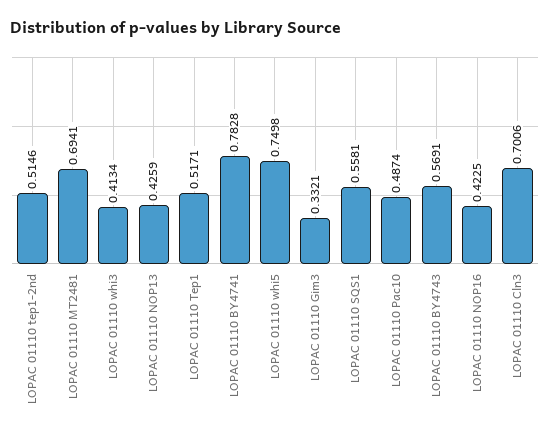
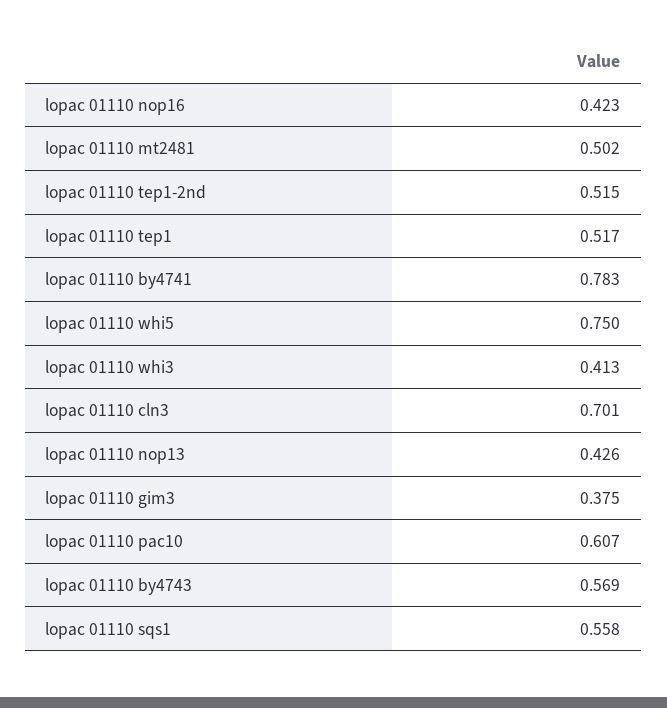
  {
    "LOPAC 01110 tep1-2nd": 0.5146,
-   "LOPAC 01110 MT2481": 0.6941,
+   "LOPAC 01110 MT2481": 0.502,
    "LOPAC 01110 whi3": 0.4134,
    "LOPAC 01110 NOP13": 0.4259,
    "LOPAC 01110 Tep1": 0.5171,
    "LOPAC 01110 BY4741": 0.7828,
    "LOPAC 01110 whi5": 0.7498,
-   "LOPAC 01110 Gim3": 0.3321,
+   "LOPAC 01110 Gim3": 0.375,
    "LOPAC 01110 SQS1": 0.5581,
-   "LOPAC 01110 Pac10": 0.4874,
+   "LOPAC 01110 Pac10": 0.607,
    "LOPAC 01110 BY4743": 0.5691,
    "LOPAC 01110 NOP16": 0.4225,
    "LOPAC 01110 Cln3": 0.7006
  }

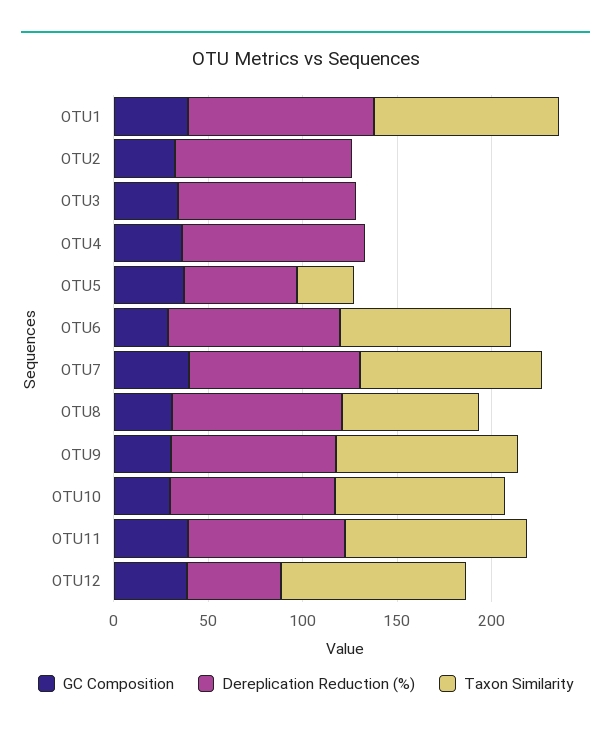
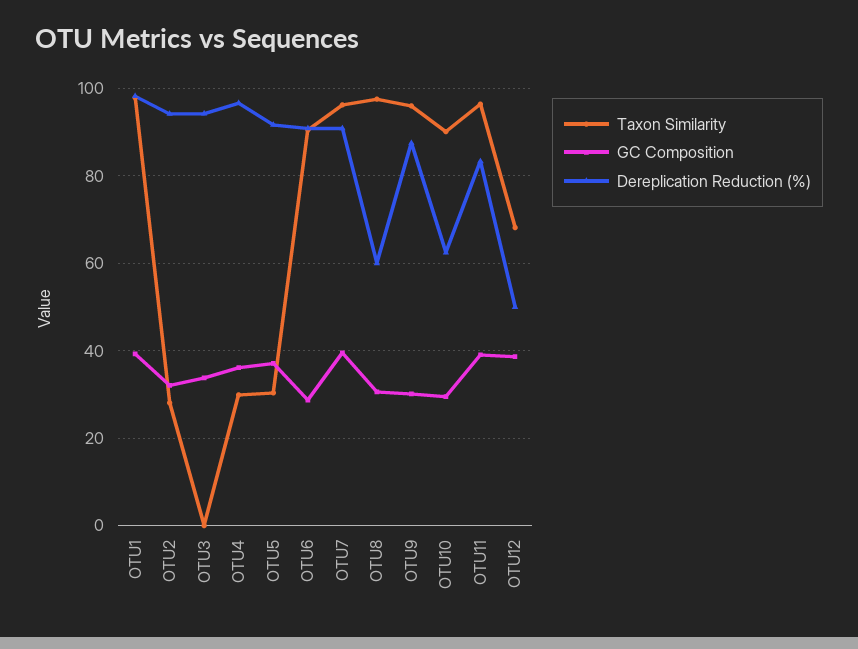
  {
    "GC Composition": {
      "OTU1": 40,
      "OTU2": 32,
      "OTU3": 34,
      "OTU4": 36,
      "OTU5": 38,
      "OTU6": 28,
      "OTU7": 40,
      "OTU8": 30,
      "OTU9": 30,
      "OTU10": 30,
      "OTU11": 40,
      "OTU12": 38
    },
    "Dereplication Reduction (%)": {
      "OTU1": 98,
      "OTU2": 94,
      "OTU3": 94,
      "OTU4": 96,
-     "OTU5": 60,
+     "OTU5": 92,
      "OTU6": 90,
      "OTU7": 90,
-     "OTU8": 90,
+     "OTU8": 60,
      "OTU9": 88,
-     "OTU10": 90,
+     "OTU10": 62,
      "OTU11": 84,
      "OTU12": 50
    },
    "Taxon Similarity": {
      "OTU1": 98,
-     "OTU2": 0,
+     "OTU2": 28,
      "OTU3": 0,
-     "OTU4": 0,
+     "OTU4": 30,
      "OTU5": 30,
      "OTU6": 90,
      "OTU7": 96,
-     "OTU8": 70,
+     "OTU8": 98,
      "OTU9": 96,
      "OTU10": 90,
      "OTU11": 96,
-     "OTU12": 100
+     "OTU12": 68
    }
  }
▬▬▬
*The problem:* Please repeat every line from the listing above exactly as it appears. Drop the pictures.

*Written solution:*
  {
    "LOPAC 01110 tep1-2nd": 0.5146,
-   "LOPAC 01110 MT2481": 0.6941,
+   "LOPAC 01110 MT2481": 0.502,
    "LOPAC 01110 whi3": 0.4134,
    "LOPAC 01110 NOP13": 0.4259,
    "LOPAC 01110 Tep1": 0.5171,
    "LOPAC 01110 BY4741": 0.7828,
    "LOPAC 01110 whi5": 0.7498,
-   "LOPAC 01110 Gim3": 0.3321,
+   "LOPAC 01110 Gim3": 0.375,
    "LOPAC 01110 SQS1": 0.5581,
-   "LOPAC 01110 Pac10": 0.4874,
+   "LOPAC 01110 Pac10": 0.607,
    "LOPAC 01110 BY4743": 0.5691,
    "LOPAC 01110 NOP16": 0.4225,
    "LOPAC 01110 Cln3": 0.7006
  }

  {
    "GC Composition": {
      "OTU1": 40,
      "OTU2": 32,
      "OTU3": 34,
      "OTU4": 36,
      "OTU5": 38,
      "OTU6": 28,
      "OTU7": 40,
      "OTU8": 30,
      "OTU9": 30,
      "OTU10": 30,
      "OTU11": 40,
      "OTU12": 38
    },
    "Dereplication Reduction (%)": {
      "OTU1": 98,
      "OTU2": 94,
      "OTU3": 94,
      "OTU4": 96,
-     "OTU5": 60,
+     "OTU5": 92,
      "OTU6": 90,
      "OTU7": 90,
-     "OTU8": 90,
+     "OTU8": 60,
      "OTU9": 88,
-     "OTU10": 90,
+     "OTU10": 62,
      "OTU11": 84,
      "OTU12": 50
    },
    "Taxon Similarity": {
      "OTU1": 98,
-     "OTU2": 0,
+     "OTU2": 28,
      "OTU3": 0,
-     "OTU4": 0,
+     "OTU4": 30,
      "OTU5": 30,
      "OTU6": 90,
      "OTU7": 96,
-     "OTU8": 70,
+     "OTU8": 98,
      "OTU9": 96,
      "OTU10": 90,
      "OTU11": 96,
-     "OTU12": 100
+     "OTU12": 68
    }
  }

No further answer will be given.